◆ **THE TASK**
The result should be every line in the data below that carries the string "interface".

◆ **AVAILABLE DATA**
================================
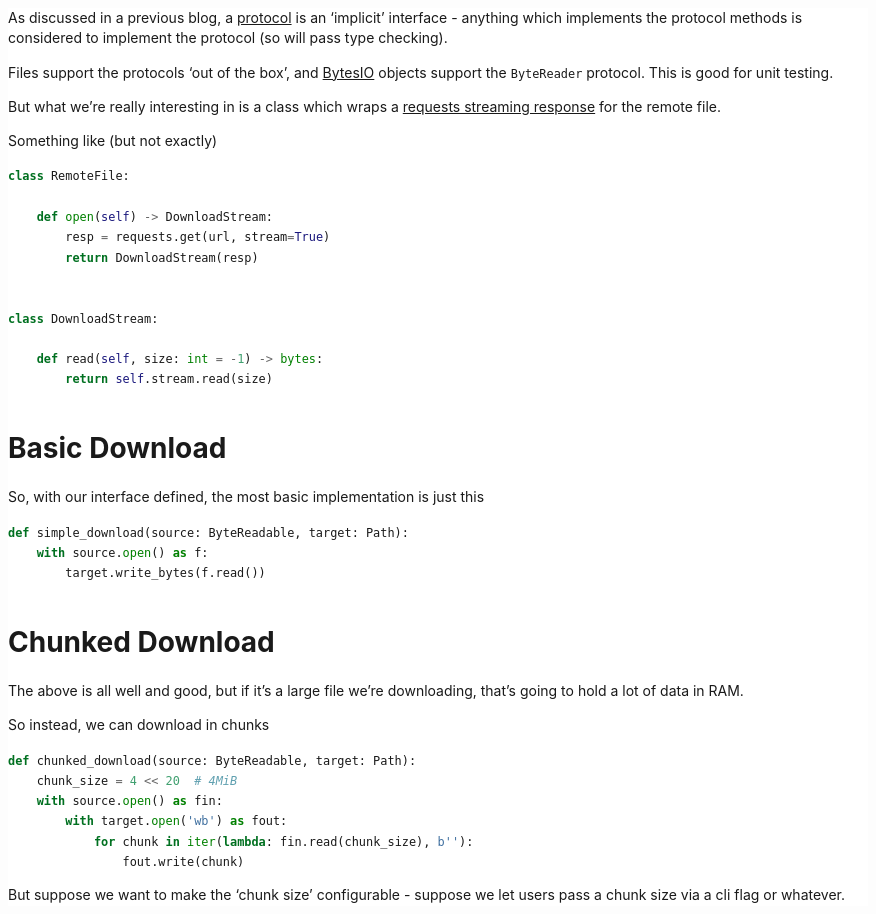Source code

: As discussed in a previous blog, a [protocol](https://www.python.org/dev/peps/pep-0544/) is an ‘implicit’ interface - anything which implements the protocol methods is considered to implement the protocol (so will pass type checking).

Files support the protocols ‘out of the box’, and [BytesIO](https://docs.python.org/3/library/io.html#io.BytesIO) objects support the `ByteReader` protocol. This is good for unit testing.

But what we’re really interesting in is a class which wraps a [requests streaming response](https://requests.readthedocs.io/en/master/user/advanced/#streaming-requests) for the remote file.

Something like (but not exactly)

```python
class RemoteFile:

    def open(self) -> DownloadStream:
        resp = requests.get(url, stream=True)
        return DownloadStream(resp)


class DownloadStream:

    def read(self, size: int = -1) -> bytes:
        return self.stream.read(size)
```

# Basic Download

So, with our interface defined, the most basic implementation is just this

```python
def simple_download(source: ByteReadable, target: Path):
    with source.open() as f:
        target.write_bytes(f.read())
```

# Chunked Download

The above is all well and good, but if it’s a large file we’re downloading, that’s going to hold a lot of data in RAM.

So instead, we can download in chunks

```python
def chunked_download(source: ByteReadable, target: Path):
    chunk_size = 4 << 20  # 4MiB
    with source.open() as fin:
        with target.open('wb') as fout:
            for chunk in iter(lambda: fin.read(chunk_size), b''):
                fout.write(chunk)
```

But suppose we want to make the ‘chunk size’ configurable - suppose we let users pass a chunk size via a cli flag or whatever.
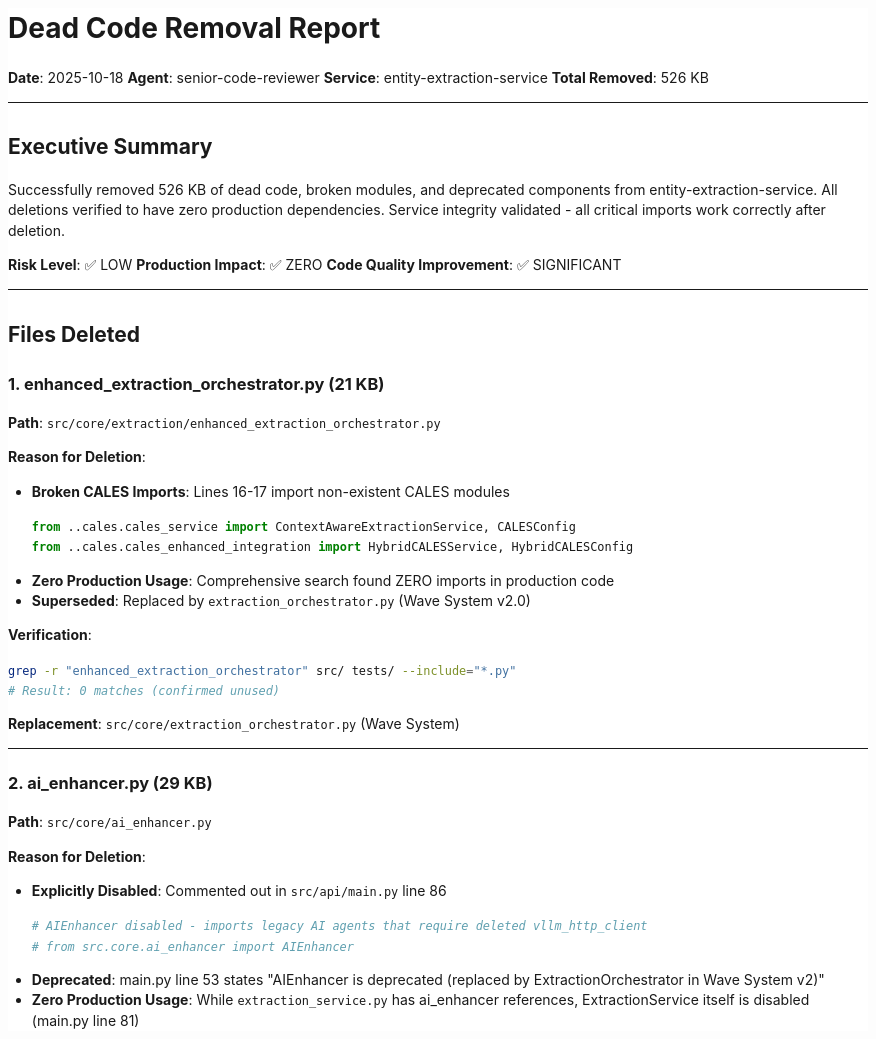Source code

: # Dead Code Removal Report

**Date**: 2025-10-18
**Agent**: senior-code-reviewer
**Service**: entity-extraction-service
**Total Removed**: 526 KB

---

## Executive Summary

Successfully removed 526 KB of dead code, broken modules, and deprecated components from entity-extraction-service. All deletions verified to have zero production dependencies. Service integrity validated - all critical imports work correctly after deletion.

**Risk Level**: ✅ LOW
**Production Impact**: ✅ ZERO
**Code Quality Improvement**: ✅ SIGNIFICANT

---

## Files Deleted

### 1. enhanced_extraction_orchestrator.py (21 KB)

**Path**: `src/core/extraction/enhanced_extraction_orchestrator.py`

**Reason for Deletion**:
- **Broken CALES Imports**: Lines 16-17 import non-existent CALES modules
  ```python
  from ..cales.cales_service import ContextAwareExtractionService, CALESConfig
  from ..cales.cales_enhanced_integration import HybridCALESService, HybridCALESConfig
  ```
- **Zero Production Usage**: Comprehensive search found ZERO imports in production code
- **Superseded**: Replaced by `extraction_orchestrator.py` (Wave System v2.0)

**Verification**:
```bash
grep -r "enhanced_extraction_orchestrator" src/ tests/ --include="*.py"
# Result: 0 matches (confirmed unused)
```

**Replacement**: `src/core/extraction_orchestrator.py` (Wave System)

---

### 2. ai_enhancer.py (29 KB)

**Path**: `src/core/ai_enhancer.py`

**Reason for Deletion**:
- **Explicitly Disabled**: Commented out in `src/api/main.py` line 86
  ```python
  # AIEnhancer disabled - imports legacy AI agents that require deleted vllm_http_client
  # from src.core.ai_enhancer import AIEnhancer
  ```
- **Deprecated**: main.py line 53 states "AIEnhancer is deprecated (replaced by ExtractionOrchestrator in Wave System v2)"
- **Zero Production Usage**: While `extraction_service.py` has ai_enhancer references, ExtractionService itself is disabled (main.py line 81)
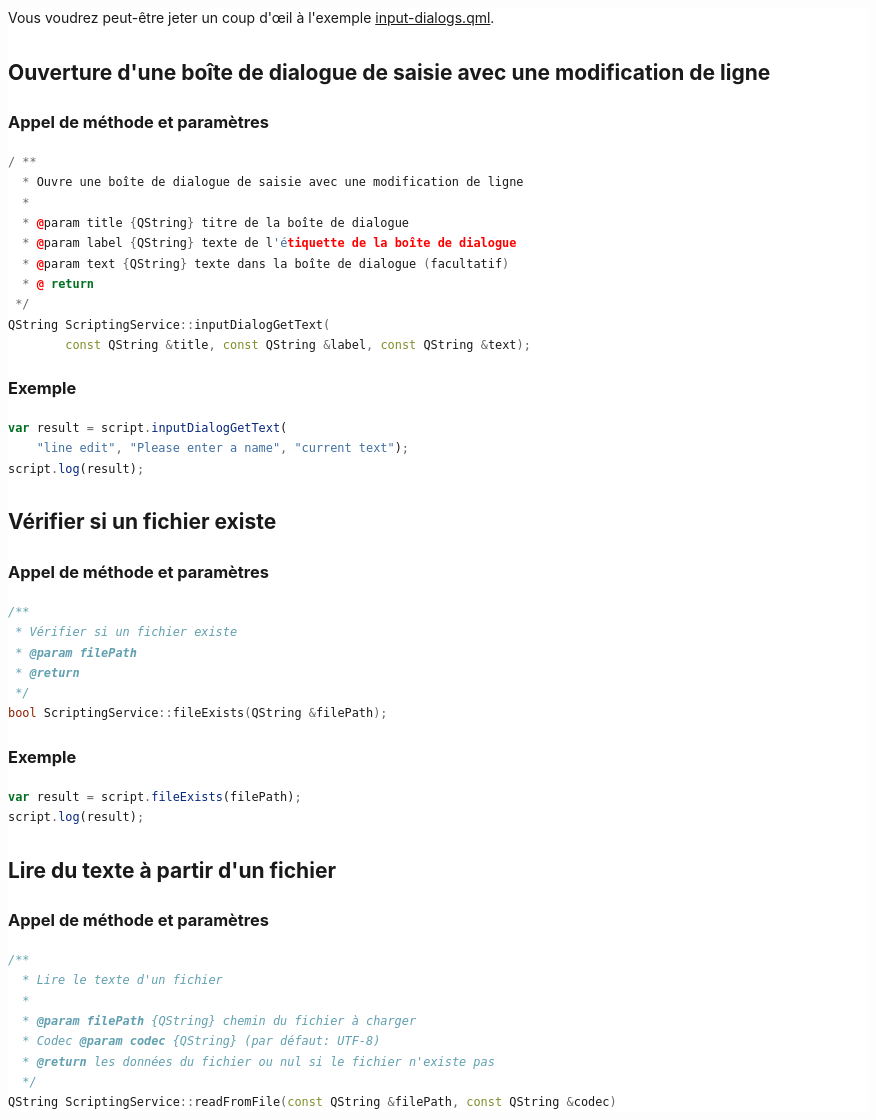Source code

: Vous voudrez peut-être jeter un coup d'œil à l'exemple [input-dialogs.qml](https://github.com/pbek/QOwnNotes/blob/develop/docs/scripting/examples/input-dialogs.qml).

Ouverture d'une boîte de dialogue de saisie avec une modification de ligne
----------------------------------------

### Appel de méthode et paramètres
```cpp
/ **
  * Ouvre une boîte de dialogue de saisie avec une modification de ligne
  *
  * @param title {QString} titre de la boîte de dialogue
  * @param label {QString} texte de l'étiquette de la boîte de dialogue
  * @param text {QString} texte dans la boîte de dialogue (facultatif)
  * @ return
 */
QString ScriptingService::inputDialogGetText(
        const QString &title, const QString &label, const QString &text);
```

### Exemple
```js
var result = script.inputDialogGetText(
    "line edit", "Please enter a name", "current text");
script.log(result);
```

Vérifier si un fichier existe
-------------------------

### Appel de méthode et paramètres
```cpp
/**
 * Vérifier si un fichier existe
 * @param filePath
 * @return
 */
bool ScriptingService::fileExists(QString &filePath);
```

### Exemple
```js
var result = script.fileExists(filePath);
script.log(result);
```

Lire du texte à partir d'un fichier
------------------------

### Appel de méthode et paramètres
```cpp
/**
  * Lire le texte d'un fichier
  *
  * @param filePath {QString} chemin du fichier à charger
  * Codec @param codec {QString} (par défaut: UTF-8)
  * @return les données du fichier ou nul si le fichier n'existe pas
  */
QString ScriptingService::readFromFile(const QString &filePath, const QString &codec)
```
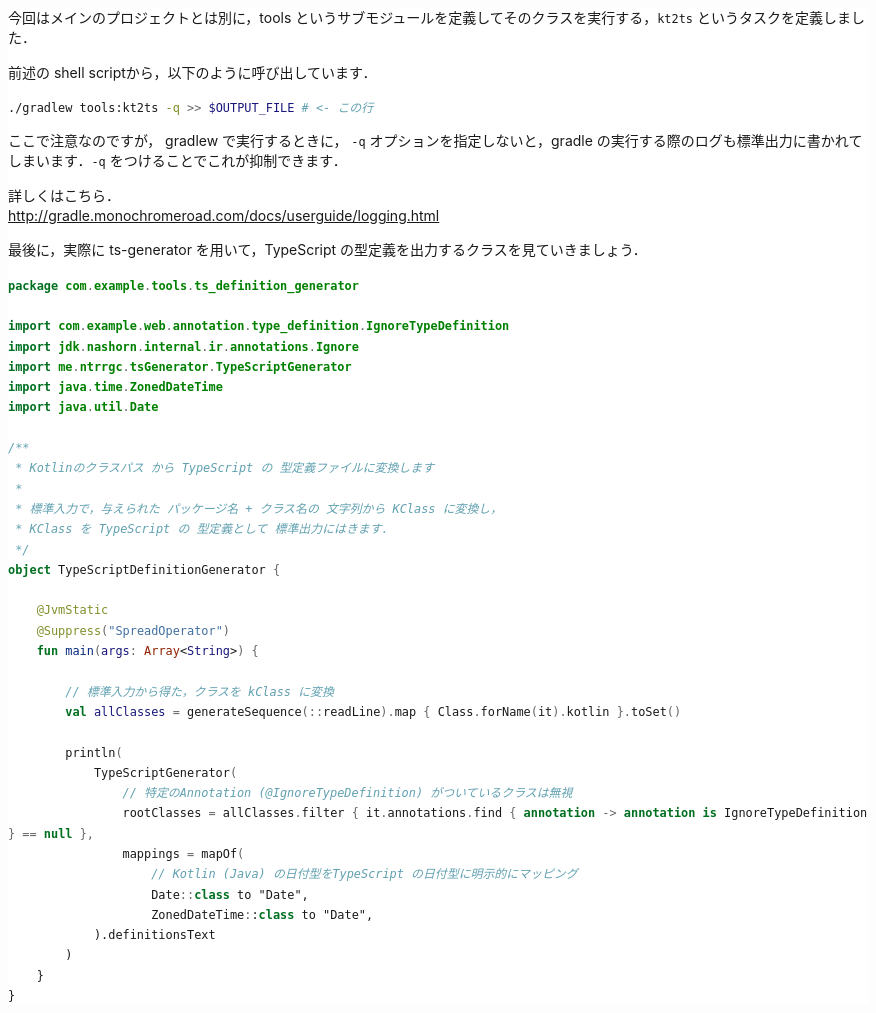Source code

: 今回はメインのプロジェクトとは別に，tools というサブモジュールを定義してそのクラスを実行する，`kt2ts` というタスクを定義しました．

前述の shell scriptから，以下のように呼び出しています．

```sh
./gradlew tools:kt2ts -q >> $OUTPUT_FILE # <- この行
```

ここで注意なのですが， gradlew で実行するときに， `-q` オプションを指定しないと，gradle の実行する際のログも標準出力に書かれてしまいます．`-q` をつけることでこれが抑制できます．

詳しくはこちら．\
http://gradle.monochromeroad.com/docs/userguide/logging.html


最後に，実際に ts-generator を用いて，TypeScript の型定義を出力するクラスを見ていきましょう．

```kt
package com.example.tools.ts_definition_generator

import com.example.web.annotation.type_definition.IgnoreTypeDefinition
import jdk.nashorn.internal.ir.annotations.Ignore
import me.ntrrgc.tsGenerator.TypeScriptGenerator
import java.time.ZonedDateTime
import java.util.Date

/**
 * Kotlinのクラスパス から TypeScript の 型定義ファイルに変換します
 *
 * 標準入力で，与えられた パッケージ名 + クラス名の 文字列から KClass に変換し，
 * KClass を TypeScript の 型定義として 標準出力にはきます．
 */
object TypeScriptDefinitionGenerator {

    @JvmStatic
    @Suppress("SpreadOperator")
    fun main(args: Array<String>) {

        // 標準入力から得た，クラスを kClass に変換
        val allClasses = generateSequence(::readLine).map { Class.forName(it).kotlin }.toSet()

        println(
            TypeScriptGenerator(
                // 特定のAnnotation (@IgnoreTypeDefinition) がついているクラスは無視
                rootClasses = allClasses.filter { it.annotations.find { annotation -> annotation is IgnoreTypeDefinition } == null },
                mappings = mapOf(
                    // Kotlin (Java) の日付型をTypeScript の日付型に明示的にマッピング
                    Date::class to "Date",
                    ZonedDateTime::class to "Date",
            ).definitionsText
        )
    }
}
```
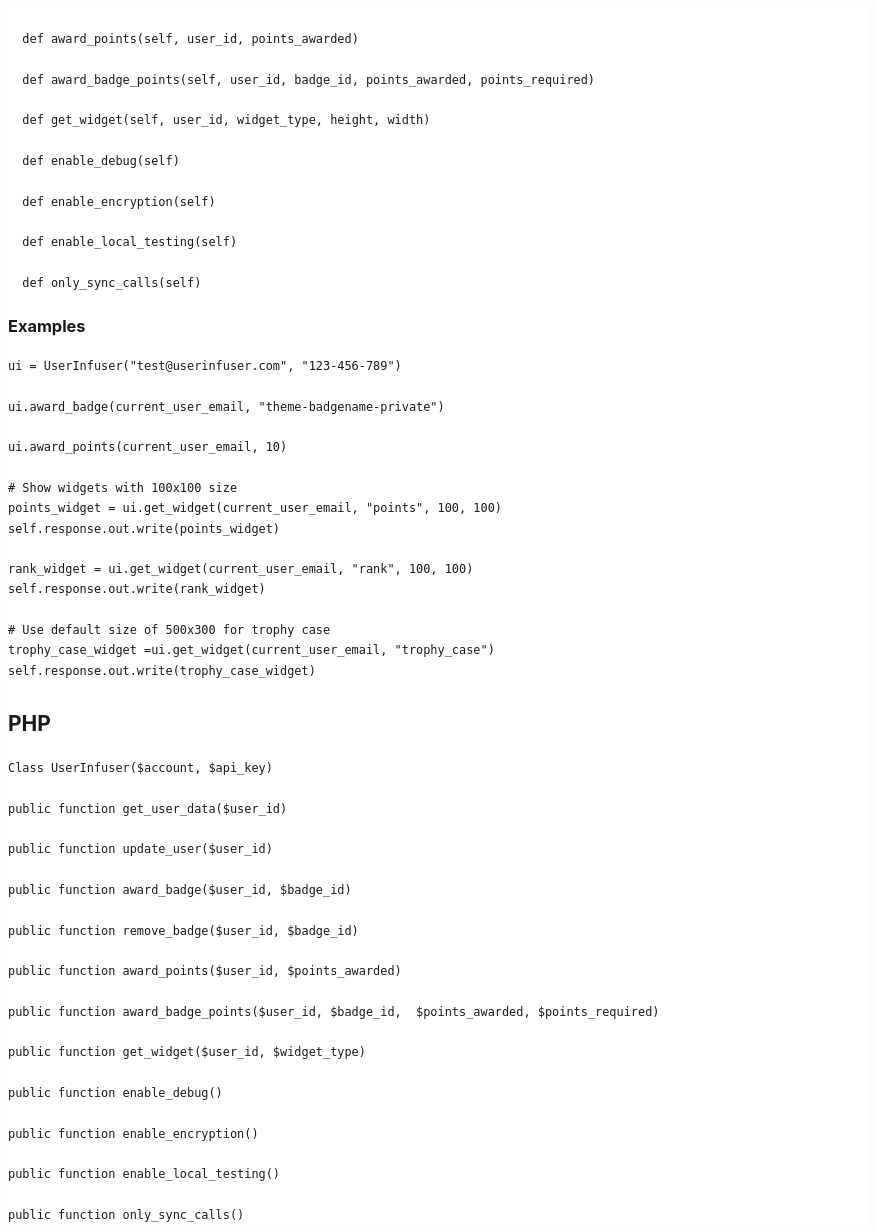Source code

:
 ```
  
  def award_points(self, user_id, points_awarded)
  
  def award_badge_points(self, user_id, badge_id, points_awarded, points_required) 

  def get_widget(self, user_id, widget_type, height, width)

  def enable_debug(self)

  def enable_encryption(self)

  def enable_local_testing(self) 

  def only_sync_calls(self)
```
### Examples ###
```
ui = UserInfuser("test@userinfuser.com", "123-456-789")

ui.award_badge(current_user_email, "theme-badgename-private")

ui.award_points(current_user_email, 10)

# Show widgets with 100x100 size
points_widget = ui.get_widget(current_user_email, "points", 100, 100)
self.response.out.write(points_widget)

rank_widget = ui.get_widget(current_user_email, "rank", 100, 100)
self.response.out.write(rank_widget)

# Use default size of 500x300 for trophy case 
trophy_case_widget =ui.get_widget(current_user_email, "trophy_case")
self.response.out.write(trophy_case_widget)

```
## PHP ##
```
Class UserInfuser($account, $api_key)

public function get_user_data($user_id)

public function update_user($user_id)

public function award_badge($user_id, $badge_id)

public function remove_badge($user_id, $badge_id)

public function award_points($user_id, $points_awarded)

public function award_badge_points($user_id, $badge_id,  $points_awarded, $points_required)

public function get_widget($user_id, $widget_type)

public function enable_debug()

public function enable_encryption()

public function enable_local_testing()

public function only_sync_calls()
```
================================
◆ **ANSWER BELOW**
: As discussed in a previous blog, a [protocol](https://www.python.org/dev/peps/pep-0544/) is an ‘implicit’ interface - anything which implements the protocol methods is considered to implement the protocol (so will pass type checking).
So, with our interface defined, the most basic implementation is just this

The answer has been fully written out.